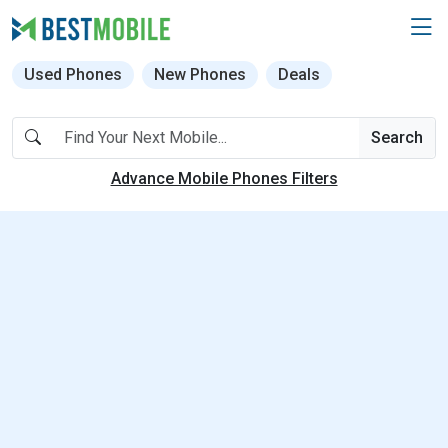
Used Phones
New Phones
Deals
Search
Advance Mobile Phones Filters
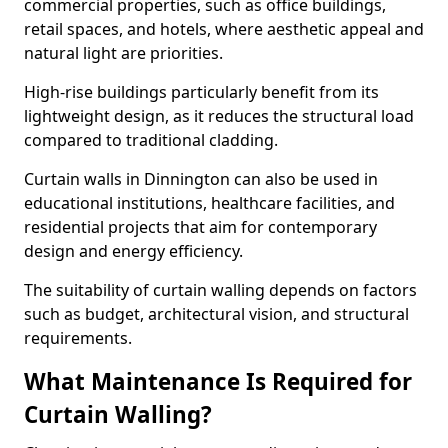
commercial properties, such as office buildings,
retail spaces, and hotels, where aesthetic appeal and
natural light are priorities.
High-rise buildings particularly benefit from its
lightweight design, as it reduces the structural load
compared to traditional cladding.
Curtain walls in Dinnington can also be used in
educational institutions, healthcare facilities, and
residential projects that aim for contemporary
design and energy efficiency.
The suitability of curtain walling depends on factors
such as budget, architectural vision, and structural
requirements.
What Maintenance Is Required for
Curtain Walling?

=======

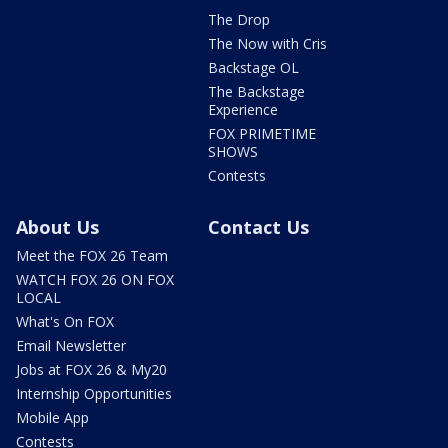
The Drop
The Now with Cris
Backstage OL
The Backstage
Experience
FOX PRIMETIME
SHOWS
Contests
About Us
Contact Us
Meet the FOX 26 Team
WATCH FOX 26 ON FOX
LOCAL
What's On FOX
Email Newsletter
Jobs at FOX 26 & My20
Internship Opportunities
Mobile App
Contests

=======

# JOB ITEM
Print the entries from the line containing "Used Phones" through the line containing "Advance Mobile Phones Filters", reproducing each line unchanged.

# TASK OUTPUT
Used Phones
New Phones
Deals
Search
Advance Mobile Phones Filters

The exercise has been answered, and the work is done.